Check that operator is linear transformation and find matrix in the same basis

I suppose that the transformations acts on the vector space $\mathbb{R}^3$ (over $\mathbb{R}$). If so you can prove linearity showing that: $$ \varphi(\mathbf x+a\mathbf y)=\varphi (\mathbf x)+a\varphi(\mathbf y) \quad \forall a\in\mathbb{R} \quad and \quad \forall \mathbf x,\mathbf y\in\mathbb{R}^3 $$

This is simple using the definition and the properties of addition and multiplication in $\mathbb {R}$.

To show that the matrix that you have found represents the transformation simply verify that:

$$A_{\varphi}\mathbf x^T =[\varphi (\mathbf x)]^T $$ That is obvious $$ \begin{pmatrix} 0 & 1 & 1 \\ 2 & 0 & 1 \\ 3 & -1 & 1 \end{pmatrix}\begin{pmatrix} x_1 \\ x_2 \\ x_3 \end{pmatrix}=\begin{pmatrix} x_1+x_2 \\ 2x_1+x_3 \\ 3x_1-x_2+x_3 \end{pmatrix}$$

To find the matrix of a linear transformation $T$ with respect to the standard basis, first you have to know which space $T$ is going from (the "domain") and which space $T$ is sending vectors to (the "codomain").

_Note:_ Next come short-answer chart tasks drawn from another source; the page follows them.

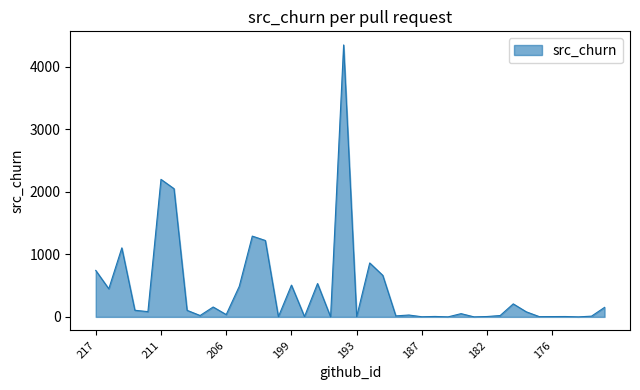

What is the greatest value displayed?

4346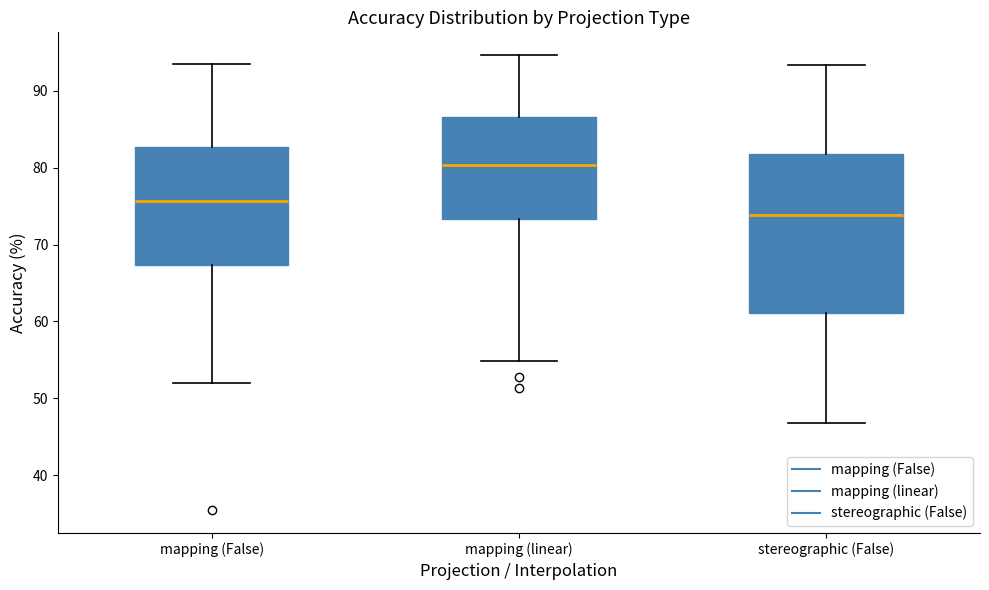

Reading left to right, read every box against the y-axis: the position of its median line, the range the box covers, and the ends of its whiskers. The values are not printed on the chart, so give them approximately, as read against the axis.

mapping (False): median 76, box 67 to 83, whiskers 52 to 93
mapping (linear): median 80, box 73 to 87, whiskers 55 to 95
stereographic (False): median 74, box 61 to 82, whiskers 47 to 93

Here you can see that the vectors in the domain have 3 components (they are $x_1,x_2,$ and $x_3$), and (if we're working with just real numbers, as is typical), and that the outputs have three components. So $T$ is a linear transformation from $ \mathbb{R}^3$ to $\mathbb{R}^3$. What you do is you find $T(e_1)$, $T(e_2)$, and $T(e_3)$. Those appear as the columns of the matrix.

So in this example, $T(e_1)=(0,2,3)$ (you just plug in $x_1=1,x_2=0,x_3=0$). This goes in the first column. Then find $T(e_2)$. That goes in the 2nd column. Then find $T(e_3)$. That goes in the third column.

How to check something is a linear transformation:

Let's review what the term linear transformation means. If $V$ and $W$ are vector spaces, a linear transformation from $V$ to $W$ is a map $T$ from $V$ to $W$ such that for every two scalars $c$ and $d$, and every two vector $v_1$ and $v_2$ in $V$, $T(cv_1+dv_2)=cT(v_1)+dT(v_2)$.

(If you're taking linear algebra, it would be a good idea to memorize this.)

As Bye_World says, you can also break this down into two criteria. First, check that for every single scalar $c$ and every single vector $v$ in $V$, $T(cv)=cT(v)$. Then check that for every two vectors $v_1$ and $v_2$ in $V$, $T(v_1+v_2)=T(v_1)+T(v_2)$. I'm going to walk you down how I would do the first thing to check. In parentheses I'll write down my mental picture.

If $\textbf{v}=(v_1,v_2,v_3)$ and $c$ is any scalar, does $T(c\textbf{v})=cT(\textbf{v})$?

(I have to convert the thing on the left of the equals sign to the thing on the right. First I'll write $c\textbf{v}$ in coordinates:)

$c(v_1,v_2,v_3)=(cv_1,cv_2,cv_3)$.

(Now I need to plug that into $T$. They tell you what $T$ does, so I use that.)

$T(cv_1,cv_2,cv_3)=(cv_2+cv_3, 2cv_1+cv_3, 3cv_1-cv_2+cv_3)$.

(OK. Now I'm trying to check that this is equal to $cT(\textbf{v})$. Let me write that in coordinates.)

$cT(\textbf{v})=cT(v_1,v_2,v_3)=c(v_2+v_3,2v_1+v_3,3v_1-v_2+v_3) ...

(So I rewrote the left hand side out and I rewrote the right hand side and I have to now check that I got the same thing. You can see that this is the same by distributing the $c$ across)

$=(cv_2+cv_3,2cv_1+cv_3,3cv_1-cv_2+cv_3)$.

(Now conclude:)

So $T(c\textbf{v})=cT(\textbf{v})$.

That's how you do the first part of checking that something is a linear transformation. I'll let you do the second part.

By the way, what, in words, is going on? Think of $T$ as a function, except instead of taking numbers to other numbers (like $f(x)=x^2$), it takes vectors to other vectors. The condition that $T(c\textbf{v})=cT(\textbf{v})$ can be visualized. If $\textbf{v}$ was a purple vector, then $T(\textbf{v})$ is where the purple vector goes. The statement says that, any scalar multiple of the purple vector goes to the corresponding scalar multiple of where the purple vector goes. So for instance, 2 times the purple vector has to go to 2 times where the purple vector goes, etc. I think some linear algebra students find this explanation helpful.